それだけあれば、人が変わるのには十分だ。
だけど、俺は変わらない。
忘れてはいたけど、俺の気持ちはずっと心の中にある。
今も彼女が好きだって気持ちが。
「あたりまえでしょ。じゃなきゃ、ここには居ないしこれだって大切に持ってなんていないんだから」
笑いながら指輪を俺に突きつけてくる。
良かった。
本当に良かった。
自分の独りよがりじゃなかったんだ。
安心すると体が軽くなった気がした。
上半身を起こしてみようと力を入れてみるがその前に。
「まだ駄目。あれから今日まで五日間も寝ていたんだから。それに無茶しないでって言ったばっかりでしょう。まったく」
「ん、ごめん」
ふむ、出来そうだったのに残念。
止められてしまった。
「だから、今は寝て怪我を治しましょ。
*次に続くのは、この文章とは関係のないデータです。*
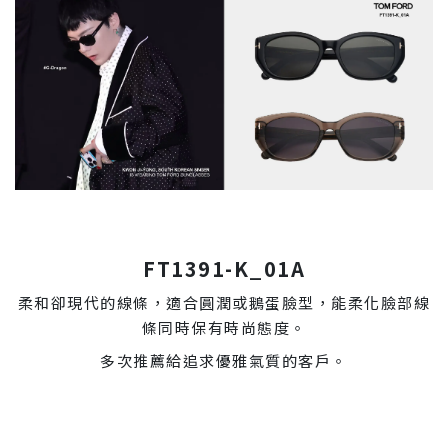
FT1391-K_01A
柔和卻現代的線條，適合圓潤或鵝蛋臉型，能柔化臉部線
條同時保有時尚態度。
多次推薦給追求優雅氣質的客戶。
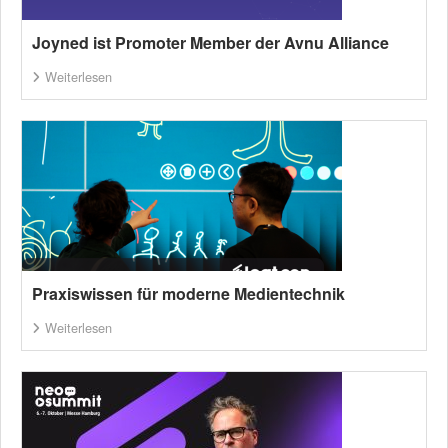
Joyned ist Promoter Member der Avnu Alliance
Weiterlesen
Praxiswissen für moderne Medientechnik
Weiterlesen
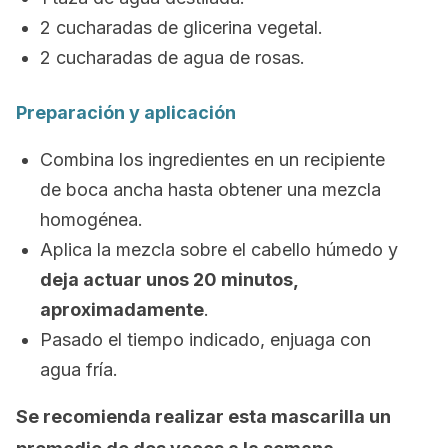
2 cucharadas de glicerina vegetal.
2 cucharadas de agua de rosas.
Preparación y aplicación
Combina los ingredientes en un recipiente
de boca ancha hasta obtener una mezcla
homogénea.
Aplica la mezcla sobre el cabello húmedo y
deja actuar unos 20 minutos,
aproximadamente
.
Pasado el tiempo indicado, enjuaga con
agua fría.
Se recomienda realizar esta mascarilla un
死んでもおかしくない怪我だったんだから」
「……そうだな」
そう彼女に答えて、俺は目を閉じようとした。
だけど、なかなか閉じることは出来なかった。
ここに居る彼女は、俺の見てる幻覚じゃないのか?
そう心のどこかで思えて、怖い。
だが、それも直ぐに終わった。
「大丈夫。私はここに居るから」
彼女はそんな俺の不安を感じ取ったのか、俺の手を強く握りしめ笑いかけてくれる。
そうだ、これが幻の訳ない。
だって、こんなに温かいんだから。
「おやすみなさい」
そして、彼女の温もりに包まれながら眠りについた。